• **Work request**:
Retype the data below verbatim; pictures do not belong in the copy.

• **Input data**:
----
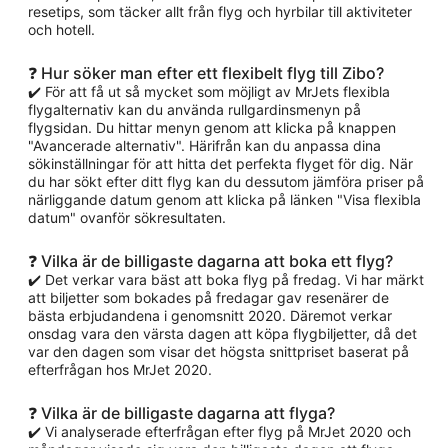
resetips, som täcker allt från flyg och hyrbilar till aktiviteter
och hotell.
❓ Hur söker man efter ett flexibelt flyg till Zibo?
✔️ För att få ut så mycket som möjligt av MrJets flexibla
flygalternativ kan du använda rullgardinsmenyn på
flygsidan. Du hittar menyn genom att klicka på knappen
"Avancerade alternativ". Härifrån kan du anpassa dina
sökinställningar för att hitta det perfekta flyget för dig. När
du har sökt efter ditt flyg kan du dessutom jämföra priser på
närliggande datum genom att klicka på länken "Visa flexibla
datum" ovanför sökresultaten.
❓ Vilka är de billigaste dagarna att boka ett flyg?
✔️ Det verkar vara bäst att boka flyg på fredag. Vi har märkt
att biljetter som bokades på fredagar gav resenärer de
bästa erbjudandena i genomsnitt 2020. Däremot verkar
onsdag vara den värsta dagen att köpa flygbiljetter, då det
var den dagen som visar det högsta snittpriset baserat på
efterfrågan hos MrJet 2020.
❓ Vilka är de billigaste dagarna att flyga?
✔️ Vi analyserade efterfrågan efter flyg på MrJet 2020 och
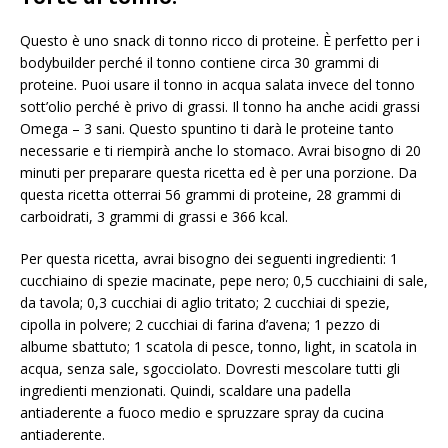
Questo è uno snack di tonno ricco di proteine. È perfetto per i
bodybuilder perché il tonno contiene circa 30 grammi di
proteine. Puoi usare il tonno in acqua salata invece del tonno
sott’olio perché è privo di grassi. Il tonno ha anche acidi grassi
Omega – 3 sani. Questo spuntino ti darà le proteine ​​tanto
necessarie e ti riempirà anche lo stomaco. Avrai bisogno di 20
minuti per preparare questa ricetta ed è per una porzione. Da
questa ricetta otterrai 56 grammi di proteine, 28 grammi di
carboidrati, 3 grammi di grassi e 366 kcal.
Per questa ricetta, avrai bisogno dei seguenti ingredienti: 1
cucchiaino di spezie macinate, pepe nero; 0,5 cucchiaini di sale,
da tavola; 0,3 cucchiai di aglio tritato; 2 cucchiai di spezie,
cipolla in polvere; 2 cucchiai di farina d’avena; 1 pezzo di
albume sbattuto; 1 scatola di pesce, tonno, light, in scatola in
acqua, senza sale, sgocciolato. Dovresti mescolare tutti gli
ingredienti menzionati. Quindi, scaldare una padella
antiaderente a fuoco medio e spruzzare spray da cucina
antiaderente.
----
• **Your solution**:
resetips, som täcker allt från flyg och hyrbilar till aktiviteter
och hotell.
❓ Hur söker man efter ett flexibelt flyg till Zibo?
✔️ För att få ut så mycket som möjligt av MrJets flexibla
flygalternativ kan du använda rullgardinsmenyn på
flygsidan. Du hittar menyn genom att klicka på knappen
"Avancerade alternativ". Härifrån kan du anpassa dina
sökinställningar för att hitta det perfekta flyget för dig. När
du har sökt efter ditt flyg kan du dessutom jämföra priser på
närliggande datum genom att klicka på länken "Visa flexibla
datum" ovanför sökresultaten.
❓ Vilka är de billigaste dagarna att boka ett flyg?
✔️ Det verkar vara bäst att boka flyg på fredag. Vi har märkt
att biljetter som bokades på fredagar gav resenärer de
bästa erbjudandena i genomsnitt 2020. Däremot verkar
onsdag vara den värsta dagen att köpa flygbiljetter, då det
var den dagen som visar det högsta snittpriset baserat på
efterfrågan hos MrJet 2020.
❓ Vilka är de billigaste dagarna att flyga?
✔️ Vi analyserade efterfrågan efter flyg på MrJet 2020 och
Questo è uno snack di tonno ricco di proteine. È perfetto per i
bodybuilder perché il tonno contiene circa 30 grammi di
proteine. Puoi usare il tonno in acqua salata invece del tonno
sott’olio perché è privo di grassi. Il tonno ha anche acidi grassi
Omega – 3 sani. Questo spuntino ti darà le proteine ​​tanto
necessarie e ti riempirà anche lo stomaco. Avrai bisogno di 20
minuti per preparare questa ricetta ed è per una porzione. Da
questa ricetta otterrai 56 grammi di proteine, 28 grammi di
carboidrati, 3 grammi di grassi e 366 kcal.
Per questa ricetta, avrai bisogno dei seguenti ingredienti: 1
cucchiaino di spezie macinate, pepe nero; 0,5 cucchiaini di sale,
da tavola; 0,3 cucchiai di aglio tritato; 2 cucchiai di spezie,
cipolla in polvere; 2 cucchiai di farina d’avena; 1 pezzo di
albume sbattuto; 1 scatola di pesce, tonno, light, in scatola in
acqua, senza sale, sgocciolato. Dovresti mescolare tutti gli
ingredienti menzionati. Quindi, scaldare una padella
antiaderente a fuoco medio e spruzzare spray da cucina
antiaderente.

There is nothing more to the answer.